What the task asks: Go to the line with "pinky tip: (127, 150)" in the entries below and write out every line from there through the line with "index mcp: (178, 176)", exactly and without pictures.

[[ Provided records open ]]

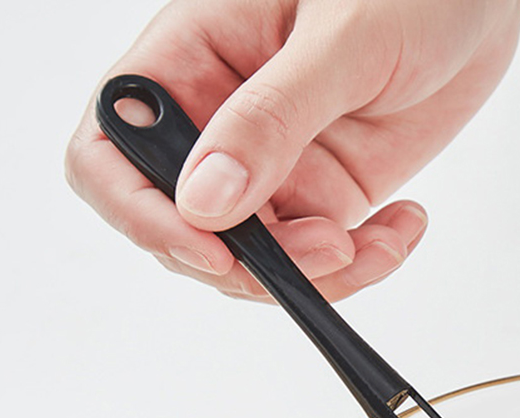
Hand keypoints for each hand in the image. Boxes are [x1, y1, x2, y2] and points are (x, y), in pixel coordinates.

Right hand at [66, 0, 519, 300]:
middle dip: (251, 262)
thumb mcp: (338, 41)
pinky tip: (405, 227)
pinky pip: (324, 258)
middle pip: (187, 227)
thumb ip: (270, 120)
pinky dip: (363, 265)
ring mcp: (278, 167)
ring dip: (317, 274)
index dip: (142, 213)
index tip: (212, 249)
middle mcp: (224, 123)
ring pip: (259, 259)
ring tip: (380, 240)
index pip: (114, 151)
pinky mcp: (331, 193)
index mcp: (193, 61)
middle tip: (326, 248)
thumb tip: (204, 202)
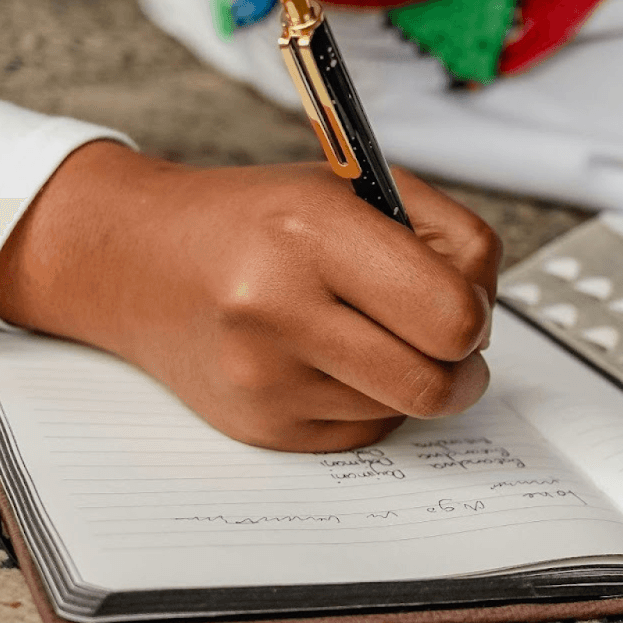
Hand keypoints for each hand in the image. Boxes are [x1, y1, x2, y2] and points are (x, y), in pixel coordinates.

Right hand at [0, 142, 502, 451]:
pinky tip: (333, 358)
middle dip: (463, 366)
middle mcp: (279, 309)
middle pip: (435, 383)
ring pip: (403, 411)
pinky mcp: (261, 426)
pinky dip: (370, 401)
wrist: (137, 259)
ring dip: (411, 378)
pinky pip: (364, 434)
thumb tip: (485, 312)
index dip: (475, 316)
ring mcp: (265, 378)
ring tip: (369, 329)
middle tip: (451, 341)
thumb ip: (442, 235)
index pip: (448, 314)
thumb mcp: (351, 187)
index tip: (465, 305)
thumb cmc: (253, 219)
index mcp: (311, 233)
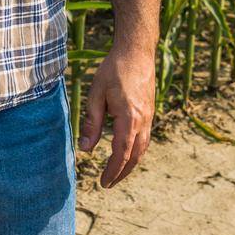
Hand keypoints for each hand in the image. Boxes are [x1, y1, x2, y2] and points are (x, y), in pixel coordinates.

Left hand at [78, 44, 156, 187]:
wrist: (136, 51)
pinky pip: (145, 137)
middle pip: (135, 156)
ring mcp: (148, 116)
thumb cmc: (114, 70)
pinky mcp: (149, 110)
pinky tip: (127, 150)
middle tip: (109, 183)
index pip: (121, 154)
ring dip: (131, 163)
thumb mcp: (96, 94)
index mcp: (129, 119)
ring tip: (117, 172)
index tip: (103, 183)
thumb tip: (85, 148)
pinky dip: (136, 150)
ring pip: (143, 148)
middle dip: (122, 172)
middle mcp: (143, 121)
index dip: (112, 171)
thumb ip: (92, 123)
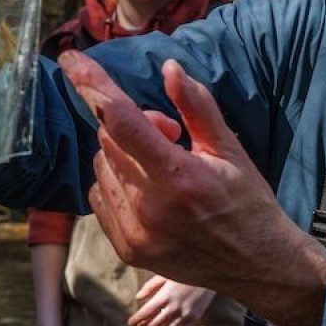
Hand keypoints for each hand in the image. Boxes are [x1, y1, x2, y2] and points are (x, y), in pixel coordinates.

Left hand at [58, 51, 325, 325]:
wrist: (255, 266)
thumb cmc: (247, 202)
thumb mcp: (230, 150)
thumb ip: (197, 106)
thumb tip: (169, 67)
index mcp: (178, 176)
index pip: (122, 120)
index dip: (92, 85)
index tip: (70, 58)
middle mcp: (150, 206)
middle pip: (110, 139)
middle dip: (133, 125)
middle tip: (171, 134)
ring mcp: (134, 231)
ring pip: (102, 166)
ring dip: (122, 154)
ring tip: (162, 168)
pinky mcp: (126, 248)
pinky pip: (99, 196)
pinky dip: (115, 182)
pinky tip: (147, 190)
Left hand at [128, 276, 215, 325]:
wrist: (209, 273)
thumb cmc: (184, 271)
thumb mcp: (166, 274)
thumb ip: (150, 286)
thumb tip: (138, 297)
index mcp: (166, 294)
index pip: (147, 312)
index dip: (136, 319)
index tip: (130, 322)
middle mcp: (175, 306)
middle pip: (155, 324)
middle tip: (140, 325)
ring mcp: (185, 314)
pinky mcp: (194, 318)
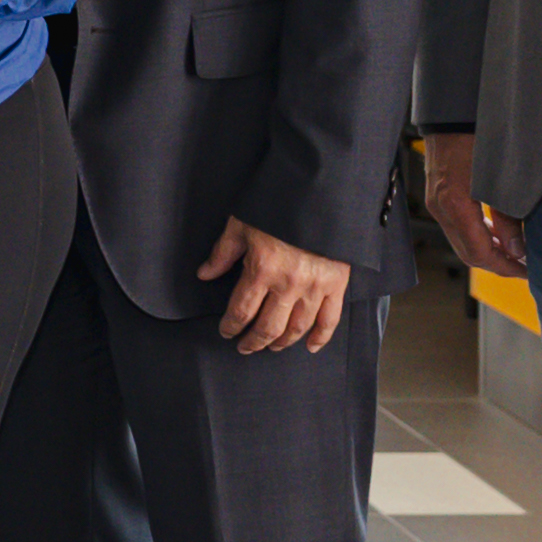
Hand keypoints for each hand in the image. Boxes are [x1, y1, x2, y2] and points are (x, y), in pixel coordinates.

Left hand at [203, 217, 354, 354]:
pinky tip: (309, 346)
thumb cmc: (278, 206)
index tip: (226, 332)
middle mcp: (288, 284)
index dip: (231, 326)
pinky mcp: (337, 284)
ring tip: (271, 347)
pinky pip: (329, 319)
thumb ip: (223, 253)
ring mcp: (315, 287)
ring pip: (296, 328)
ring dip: (281, 343)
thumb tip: (204, 274)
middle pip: (267, 327)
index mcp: (262, 269)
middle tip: (245, 347)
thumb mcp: (241, 224)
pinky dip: (320, 337)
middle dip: (253, 342)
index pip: (241, 311)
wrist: (321, 193)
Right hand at [422, 132, 528, 276]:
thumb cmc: (479, 136)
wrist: (453, 111)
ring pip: (462, 241)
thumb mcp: (502, 177)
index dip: (505, 268)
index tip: (528, 272)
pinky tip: (497, 232)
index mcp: (456, 205)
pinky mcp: (438, 195)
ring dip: (488, 251)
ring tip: (515, 252)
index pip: (479, 254)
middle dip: (498, 264)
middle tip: (525, 268)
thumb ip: (509, 216)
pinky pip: (457, 227)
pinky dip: (477, 236)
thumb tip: (517, 250)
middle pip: (468, 253)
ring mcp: (436, 202)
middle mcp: (440, 208)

[[ Provided records closed ]]

Solution for this problem:
pinky tip: (127, 150)
middle tip: (109, 183)
index pip: (121, 154)
ring dip: (131, 163)
thumb mcp: (96, 94)
index mcp: (129, 119)
ring tip: (117, 172)
index tip: (103, 183)
thumb tip: (85, 148)
pinky dip: (136, 150)
ring pip: (143, 148)
middle dip: (122, 172)
middle mcp: (143, 121)
index dip: (112, 171)
thumb ip: (92, 123)
Hand keypoints for each hand in the image. Boxes are [x1, y1, x2, y2] and points are (x, y), in pixel coordinates.

Left hand at [58, 51, 325, 325]:
wrist: (255, 266)
thumb cmc: (247, 202)
thumb mcp: (230, 150)
thumb ip: (197, 106)
thumb tip: (169, 67)
index mcp: (178, 176)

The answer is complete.